I always knew men and women were different and I of course don’t just mean physically! But it wasn’t until I fell pregnant and our journey to parenthood began that I realised just how far apart my thinking was from my husband’s.
Or should that be how far HIS thinking was from mine!
Instantly there was a mummy organisation switch flicked in my brain and I wanted to talk baby names, baby furniture, wall colours, wall stickers, different nursery themes, you know all the usual baby stuff.
In the beginning hubby indulged me with the baby name talk until I got frustrated at his constant reply of no and his lack of input, which I’m convinced was just a tactic to shut me up.
But when it came to the nursery he put his foot down early and said I wasn’t to go nursery shopping until after 20 weeks. Ok, so I admit wanting to deck out the nursery at 7 weeks was a tad early and hubby was just trying to be sensible. Or should I say trying to get me to be sensible. Plus we were heading overseas for 8 weeks.
So of course the minute we arrived back in Oz, I was 23 weeks, we went furniture shopping. To my surprise we agreed on everything!
But what we didn’t agree on was the decorating part. Hubby saw no need for a feature wall or any paint of any description (the room is all white). He also saw no need for any wall stickers.
‘Why ruin a perfectly good bedroom for a tiny baby who isn’t even going to know what is in its room’ said my darling husband.

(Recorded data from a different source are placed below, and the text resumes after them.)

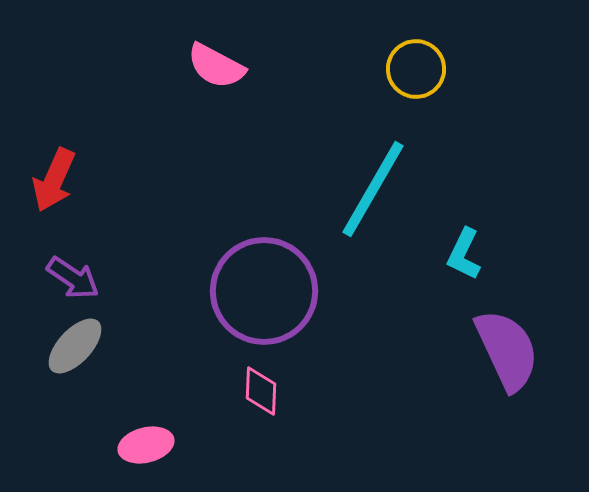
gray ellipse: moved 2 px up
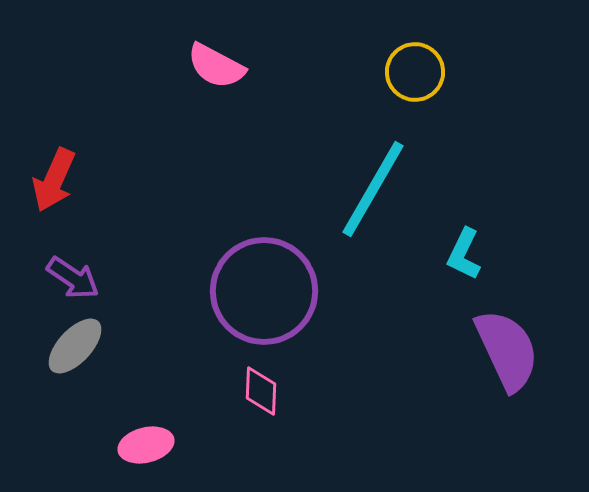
yellow circle: moved 1 px left, 3 px down
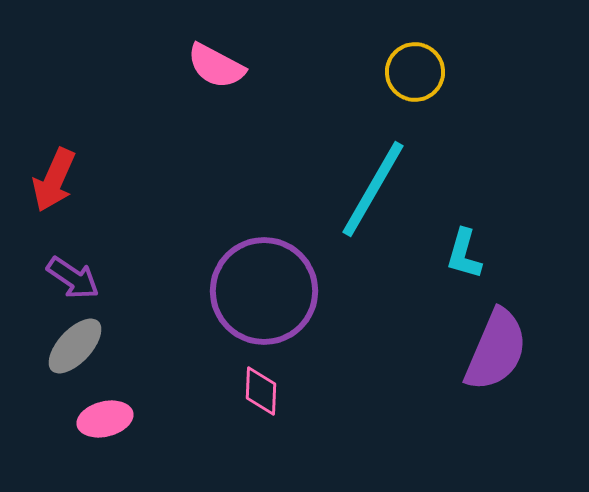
cyan L-shape: rotated 10 degrees counterclockwise
purple semicircle: moved 11 px left; rotated 48 degrees clockwise
pink ellipse: moved 41 px left, 26 px up
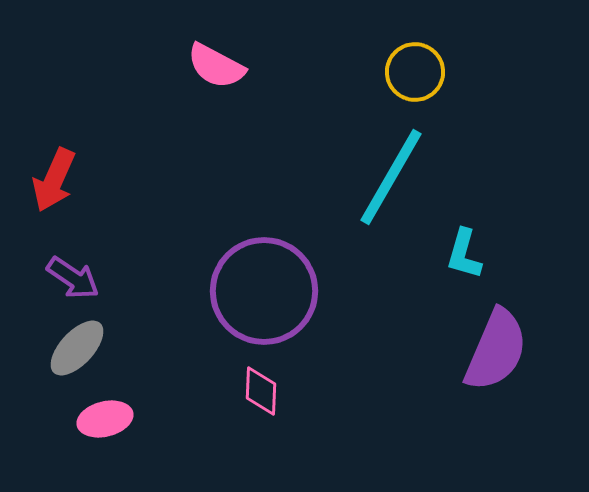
cyan line: moved 18 px right, 12 px up
gray ellipse: moved 2 px right, 2 px down
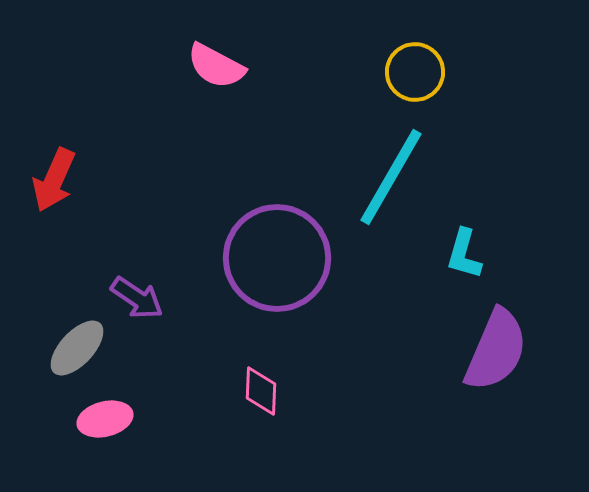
purple arrow: moved 64 px right, 20 px down
purple circle: moved 13 px right, 33 px up
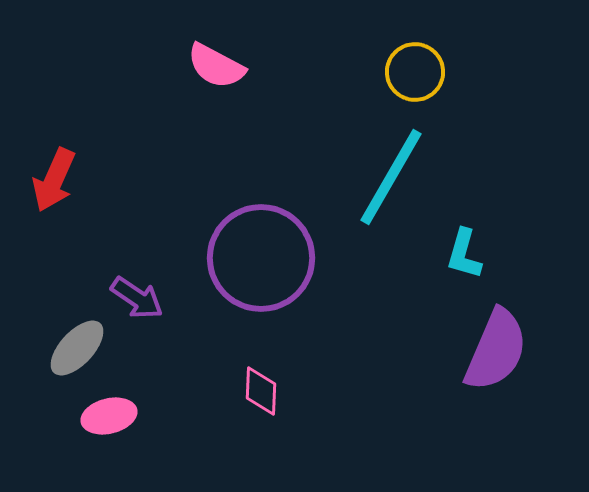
purple circle: moved 16 px left
pink ellipse: moved 4 px right, 3 px up
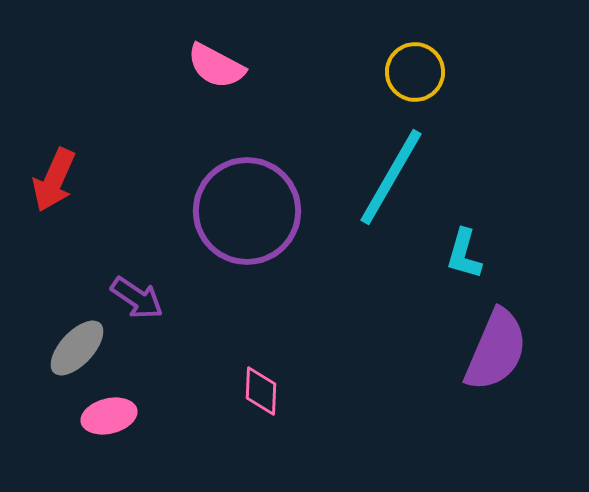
purple circle: moved 14 px left, 47 px up
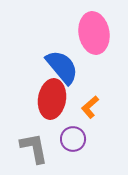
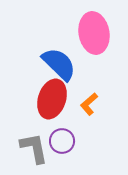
blue semicircle: moved 3 px left, 3 px up; rotated 6 degrees counterclockwise
red ellipse: rotated 9 degrees clockwise
orange L-shape: moved 1 px left, 3 px up
purple circle: moved 11 px left, 2 px down
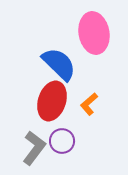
red ellipse: moved 2 px down
gray L-shape: rotated 48 degrees clockwise
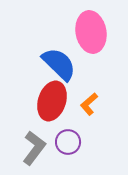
pink ellipse: moved 3 px left, 1 px up
purple circle: moved 6 px right, 1 px down
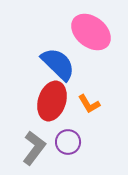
pink ellipse: rotated 42 degrees counterclockwise
blue semicircle: moved 1 px left
orange L-shape: rotated 80 degrees counterclockwise
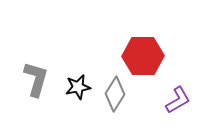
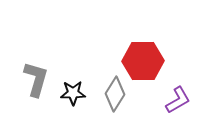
red hexagon: moved 5 px down
black star: moved 5 px left, 6 px down; rotated 10 degrees clockwise
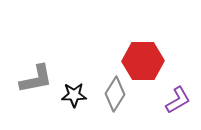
gray L-shape: rotated 63 degrees clockwise
black star: moved 1 px right, 2 px down
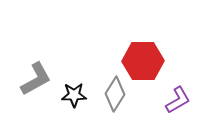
gray L-shape: rotated 18 degrees counterclockwise
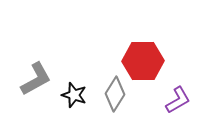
black star: rotated 20 degrees clockwise
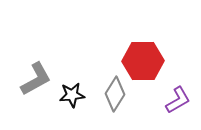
black star: moved 2 px left; rotated 25 degrees counterclockwise
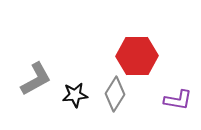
red hexagon: moved 6 px left, 5 px up
black star: moved 3 px right
purple L-shape: rotated 40 degrees clockwise
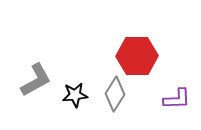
gray L-shape: moved 1 px down
purple L-shape: moved 1 px left, 1 px up; rotated 12 degrees counterclockwise
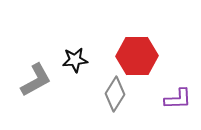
black star: moved 35 px up
purple L-shape: moved 1 px right
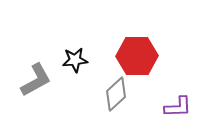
gray diamond: moved 1 px right; rotated 16 degrees clockwise
purple L-shape: moved 8 px down
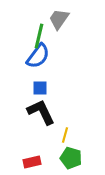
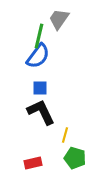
green pentagon: moved 4 px right
red rectangle: moved 1 px right, 1 px down
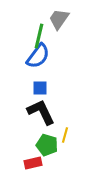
green pentagon: moved 28 px left, 13 px up
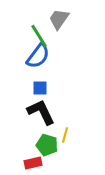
green line: rotated 45 degrees counterclockwise
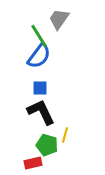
blue semicircle: moved 1 px right
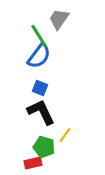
blue square: rotated 21 degrees clockwise
yellow line: rotated 21 degrees clockwise
green pentagon: moved 3 px left, 2 px down
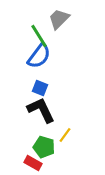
gray trapezoid: rotated 10 degrees clockwise
black L-shape: moved 2 px up
red rectangle: rotated 42 degrees clockwise
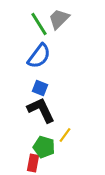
green line: moved 12 px up
red rectangle: rotated 72 degrees clockwise
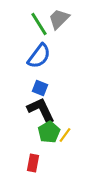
green pentagon: moved 5 px right, 15 px up; rotated 25 degrees clockwise
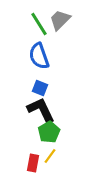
gray trapezoid: moved 1 px right, 1 px down
blue semicircle: rotated 124 degrees clockwise
yellow line: moved 15 px left, 21 px down
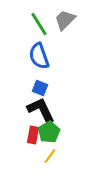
gray trapezoid: moved 5 px right
red rectangle: moved 28 px up
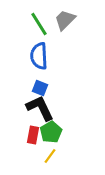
blue semicircle: rotated 16 degrees clockwise
black L-shape: moved 1 px left, 2 px up
green pentagon: moved 2 px right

Followed by ‘decorating the nursery is not for the baby at all, it’s purely for the mum’!
Well whaddya know something we actually agree on! Yes decorating the nursery may be for the mum, but who cares! It’s all part of the journey.
Thankfully we agreed on a Peter Rabbit ‘theme’ and the room does look lovely and simple, with Peter Rabbit pictures on the wall (I was allowed to put holes in the wall!), the complete set of Peter Rabbit books, toys and linen.
Our next male/female clash was the good old debate over baby brain. Yep you probably guessed it, hubby decided that it didn’t exist.
‘Doesn’t exist my arse’ I do believe was my response after I found myself unable to leave the house without a list of what I had to do and where I was going, otherwise I’d be driving aimlessly around Newcastle.
So the baby brain debate continued until hubby could no longer deny what he had been witnessing with his own two eyes and listening to with his own two ears.
I was literally unable to choose a bottle of orange juice in the supermarket the other day while hubby impatiently help up a check-out.
I was apparently driving like a ‘nanna’ in my own little world but hubby didn’t dare say anything at the time.
And the final straw came when I swear hubby accused me of using his deodorant and asked me to buy him some more when I was at the supermarket next. Apparently he said shower gel not deodorant and after much arguing he declared my brain had gone to mush and I was suffering from none other than baby brain!
Horray, something we finally agreed on!
But despite our opposite ends of the baby thinking, the nursery does look lovely, we finally agree that baby brain exists, and we’ve narrowed our names down to 1 girl’s name and 2 boys names. Clearly all he needed was a bit of time!
Now. I wonder how much time it will take me to convince him that I need a ‘push present’?!